Aug 03, 2008 13:50
She only requested a photograph from her husband who was traveling abroad, alas! instead she gets a full-size, god-like marble statue that is delivered many years later to her second husband's house...
Hardy, Hardy, Thomas Hardy, how I love thee! All the drama and unhappiness, the deaths and loneliness. Didn't I always say I prefer happy endings?
But that's the one thing you can never get in his gripping stories. The incident described above takes place in his story "Barbara of the House of Grebe". Barbara worships the mentioned statue, that shows her first husband in all his glory before his handsome face was destroyed by fire, and who, after finding Barbara unable to resume her love for him, leaves her and dies soon after that. The second husband, who's described as determined and brutal, employs a fellow to distort the statue to resemble the man after the deformation, in order to make his wife love him! Aaand he succeeds. Barbara gets all clingy and nervous and he annoyed. In series she gives birth to eleven children, of whom only one daughter reach adulthood.

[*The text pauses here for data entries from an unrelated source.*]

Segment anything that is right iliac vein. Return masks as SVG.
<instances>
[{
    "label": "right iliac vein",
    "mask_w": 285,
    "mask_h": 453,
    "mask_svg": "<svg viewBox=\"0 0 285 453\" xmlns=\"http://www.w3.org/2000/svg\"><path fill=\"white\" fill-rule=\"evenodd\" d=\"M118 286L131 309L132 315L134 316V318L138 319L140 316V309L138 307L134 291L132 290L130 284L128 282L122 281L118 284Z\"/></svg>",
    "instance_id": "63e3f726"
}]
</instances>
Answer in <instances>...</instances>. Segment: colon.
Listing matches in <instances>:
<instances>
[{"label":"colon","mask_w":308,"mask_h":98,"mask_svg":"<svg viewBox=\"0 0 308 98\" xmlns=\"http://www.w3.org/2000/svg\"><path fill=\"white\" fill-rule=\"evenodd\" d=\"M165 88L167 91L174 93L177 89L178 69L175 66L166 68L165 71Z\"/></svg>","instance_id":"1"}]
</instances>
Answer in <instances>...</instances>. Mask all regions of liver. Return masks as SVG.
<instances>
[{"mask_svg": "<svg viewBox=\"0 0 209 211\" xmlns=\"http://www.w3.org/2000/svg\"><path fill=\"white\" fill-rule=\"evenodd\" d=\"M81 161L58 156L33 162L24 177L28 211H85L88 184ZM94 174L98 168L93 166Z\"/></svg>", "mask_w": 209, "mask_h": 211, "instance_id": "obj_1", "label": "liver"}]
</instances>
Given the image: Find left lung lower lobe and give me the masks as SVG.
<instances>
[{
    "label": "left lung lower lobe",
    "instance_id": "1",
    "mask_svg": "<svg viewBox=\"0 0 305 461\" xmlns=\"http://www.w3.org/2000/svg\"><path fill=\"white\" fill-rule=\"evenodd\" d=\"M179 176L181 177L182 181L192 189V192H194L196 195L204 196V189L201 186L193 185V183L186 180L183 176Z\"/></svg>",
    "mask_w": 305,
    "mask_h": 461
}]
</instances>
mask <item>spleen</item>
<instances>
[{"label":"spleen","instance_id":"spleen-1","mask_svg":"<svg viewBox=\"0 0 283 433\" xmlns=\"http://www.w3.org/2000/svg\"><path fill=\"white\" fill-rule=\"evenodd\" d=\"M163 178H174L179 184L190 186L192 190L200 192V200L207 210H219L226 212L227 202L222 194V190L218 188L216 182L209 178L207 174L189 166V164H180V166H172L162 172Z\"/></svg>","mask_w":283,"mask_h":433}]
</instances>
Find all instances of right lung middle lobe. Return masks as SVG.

Then Barbara dies and he never remarries.
In other stories poetic women get obsessed about poets (as happens in "An Imaginative Woman") and die without having met him but being suspected of having had an affair with, or touch a hanged man's neck to obtain healing of a wound that cannot be otherwise healed and die afterwards ("The Withered Arm") and men that are unable to marry the girls they love because their wives don't die quickly enough ("Fellow Townsmen").
I want to read one of his novels, now.